### Job
Everything in the data must be repeated exactly, apart from the pictures, which are left out.
** Data for this task follows **
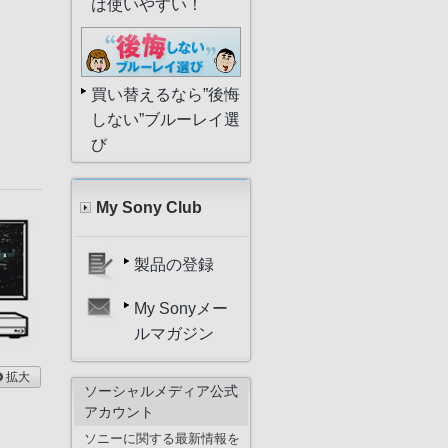
は使いやすい！
買い替えるなら”後悔
しない”ブルーレイ選
び
My Sony Club
製品の登録
My Sonyメー
ルマガジン
拡大
ソーシャルメディア公式
アカウント
ソニーに関する最新情報を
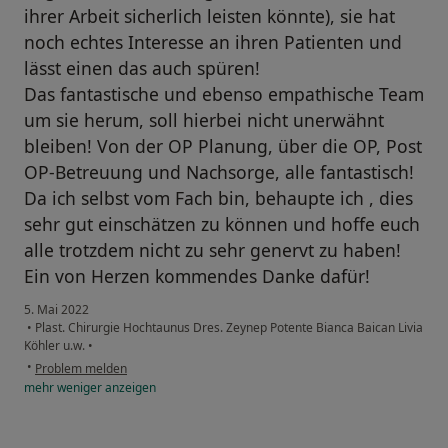
ihrer Arbeit sicherlich leisten könnte), sie hat
noch echtes Interesse an ihren Patienten und
lässt einen das auch spüren!
Das fantastische und ebenso empathische Team
um sie herum, soll hierbei nicht unerwähnt
bleiben! Von der OP Planung, über die OP, Post
OP-Betreuung und Nachsorge, alle fantastisch!
Da ich selbst vom Fach bin, behaupte ich , dies
sehr gut einschätzen zu können und hoffe euch
alle trotzdem nicht zu sehr genervt zu haben!
Ein von Herzen kommendes Danke dafür!
5. Mai 2022
•
Plast. Chirurgie Hochtaunus Dres. Zeynep Potente Bianca Baican Livia
Köhler u.w.
•
•
Problem melden
mehr
weniger
anzeigen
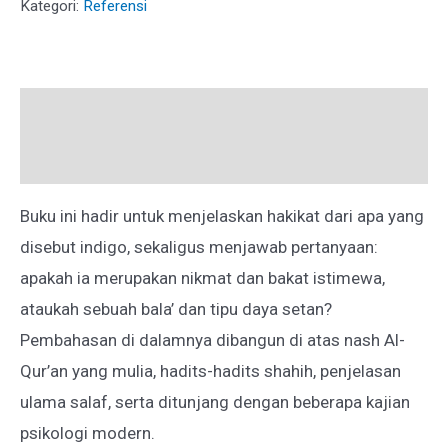
Kategori:
Referensi
ANUGERAH
ATAU
GANGGUAN?
Deskripsi
Ulasan (0)
Buku ini hadir untuk menjelaskan hakikat dari apa yang
disebut indigo, sekaligus menjawab pertanyaan:
apakah ia merupakan nikmat dan bakat istimewa,
ataukah sebuah bala’ dan tipu daya setan?
Pembahasan di dalamnya dibangun di atas nash Al-
Qur’an yang mulia, hadits-hadits shahih, penjelasan
ulama salaf, serta ditunjang dengan beberapa kajian
psikologi modern.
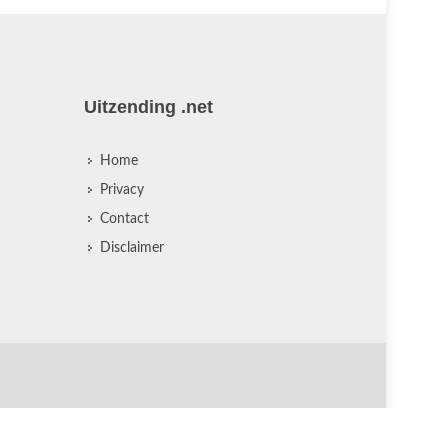
Uitzending .net
Home
Privacy
Contact
Disclaimer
** End of Data for this task **
### Response for this exercise
は使いやすい！
買い替えるなら”後悔
しない”ブルーレイ選
び
My Sony Club
製品の登録
My Sonyメー
ルマガジン
拡大
ソーシャルメディア公式
アカウント
ソニーに関する最新情報を
ihrer Arbeit sicherlich leisten könnte), sie hat
noch echtes Interesse an ihren Patienten und
lässt einen das auch spüren!
Das fantastische und ebenso empathische Team
um sie herum, soll hierbei nicht unerwähnt
bleiben! Von der OP Planung, über die OP, Post
OP-Betreuung und Nachsorge, alle fantastisch!
Da ich selbst vom Fach bin, behaupte ich , dies
sehr gut einschätzen zu können und hoffe euch
alle trotzdem nicht zu sehr genervt zu haben!
Ein von Herzen kommendes Danke dafür!
5. Mai 2022
•
Plast. Chirurgie Hochtaunus Dres. Zeynep Potente Bianca Baican Livia
Köhler u.w.
•
•
Problem melden
mehr
weniger
anzeigen
Kategori:
Referensi
ANUGERAH
ATAU
GANGGUAN?
Deskripsi
Ulasan (0)
Buku ini hadir untuk menjelaskan hakikat dari apa yang
disebut indigo, sekaligus menjawab pertanyaan:
apakah ia merupakan nikmat dan bakat istimewa,
ataukah sebuah bala’ dan tipu daya setan?
Pembahasan di dalamnya dibangun di atas nash Al-
Qur’an yang mulia, hadits-hadits shahih, penjelasan
ulama salaf, serta ditunjang dengan beberapa kajian
psikologi modern.
Uitzending .net
Home
Privacy
Contact
Disclaimer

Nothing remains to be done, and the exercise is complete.